__Aim of the task__:
Copy out the records below, swapping "Escolha popular" for "Mais procurado" wherever it occurs and leaving all other text untouched.

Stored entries
-=-=-=-=-

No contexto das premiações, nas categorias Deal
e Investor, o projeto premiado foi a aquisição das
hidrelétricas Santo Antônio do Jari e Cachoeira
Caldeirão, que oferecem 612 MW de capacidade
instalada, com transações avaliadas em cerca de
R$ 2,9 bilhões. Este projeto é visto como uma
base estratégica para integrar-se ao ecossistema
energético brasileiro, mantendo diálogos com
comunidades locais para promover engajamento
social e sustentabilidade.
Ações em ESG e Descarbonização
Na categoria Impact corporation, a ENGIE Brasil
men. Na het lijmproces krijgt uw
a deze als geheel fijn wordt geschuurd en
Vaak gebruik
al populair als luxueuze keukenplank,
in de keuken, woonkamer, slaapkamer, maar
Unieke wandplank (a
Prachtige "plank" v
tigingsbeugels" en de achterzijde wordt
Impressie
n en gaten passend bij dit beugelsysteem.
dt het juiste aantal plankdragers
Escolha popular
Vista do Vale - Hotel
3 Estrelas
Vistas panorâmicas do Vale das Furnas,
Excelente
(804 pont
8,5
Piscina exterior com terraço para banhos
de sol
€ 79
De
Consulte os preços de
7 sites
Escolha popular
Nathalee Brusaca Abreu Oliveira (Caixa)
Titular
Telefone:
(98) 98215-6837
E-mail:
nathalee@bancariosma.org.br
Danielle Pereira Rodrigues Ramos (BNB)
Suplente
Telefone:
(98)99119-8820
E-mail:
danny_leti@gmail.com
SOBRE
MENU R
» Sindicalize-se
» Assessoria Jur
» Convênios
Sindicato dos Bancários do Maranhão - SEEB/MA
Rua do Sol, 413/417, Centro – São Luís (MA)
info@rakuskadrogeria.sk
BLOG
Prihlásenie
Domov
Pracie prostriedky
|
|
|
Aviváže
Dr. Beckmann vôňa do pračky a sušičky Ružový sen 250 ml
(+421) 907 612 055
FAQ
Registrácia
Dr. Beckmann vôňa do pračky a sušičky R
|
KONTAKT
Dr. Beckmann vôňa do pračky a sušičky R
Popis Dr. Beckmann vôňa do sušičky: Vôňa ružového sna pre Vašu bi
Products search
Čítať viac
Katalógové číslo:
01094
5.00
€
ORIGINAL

-=-=-=-=-

__Solution to the exercise__:
No contexto das premiações, nas categorias Deal
e Investor, o projeto premiado foi a aquisição das
hidrelétricas Santo Antônio do Jari e Cachoeira
Caldeirão, que oferecem 612 MW de capacidade
instalada, com transações avaliadas em cerca de
R$ 2,9 bilhões. Este projeto é visto como uma
base estratégica para integrar-se ao ecossistema
energético brasileiro, mantendo diálogos com
comunidades locais para promover engajamento
social e sustentabilidade.
Ações em ESG e Descarbonização
Na categoria Impact corporation, a ENGIE Brasil
men. Na het lijmproces krijgt uw
a deze als geheel fijn wordt geschuurd en
Vaak gebruik
al populair als luxueuze keukenplank,
in de keuken, woonkamer, slaapkamer, maar
Unieke wandplank (a
Prachtige "plank" v
tigingsbeugels" en de achterzijde wordt
Impressie
n en gaten passend bij dit beugelsysteem.
dt het juiste aantal plankdragers
Mais procurado
Vista do Vale - Hotel
3 Estrelas
Vistas panorâmicas do Vale das Furnas,
Excelente
(804 pont
8,5
Piscina exterior com terraço para banhos
de sol
€ 79
De
Consulte os preços de
7 sites
Mais procurado
Nathalee Brusaca Abreu Oliveira (Caixa)
Titular
Telefone:
(98) 98215-6837
E-mail:
nathalee@bancariosma.org.br
Danielle Pereira Rodrigues Ramos (BNB)
Suplente
Telefone:
(98)99119-8820
E-mail:
danny_leti@gmail.com
SOBRE
MENU R
» Sindicalize-se
» Assessoria Jur
» Convênios
Sindicato dos Bancários do Maranhão - SEEB/MA
Rua do Sol, 413/417, Centro – São Luís (MA)
info@rakuskadrogeria.sk
BLOG
Prihlásenie
Domov
Pracie prostriedky
|
|
|
Aviváže
Dr. Beckmann vôňa do pračky a sušičky Ružový sen 250 ml
(+421) 907 612 055
FAQ
Registrácia
Dr. Beckmann vôňa do pračky a sušičky R
|
KONTAKT
Dr. Beckmann vôňa do pračky a sušičky R
Popis Dr. Beckmann vôňa do sušičky: Vôňa ružového sna pre Vašu bi
Products search
Čítať viac
Katalógové číslo:
01094
5.00
€
ORIGINAL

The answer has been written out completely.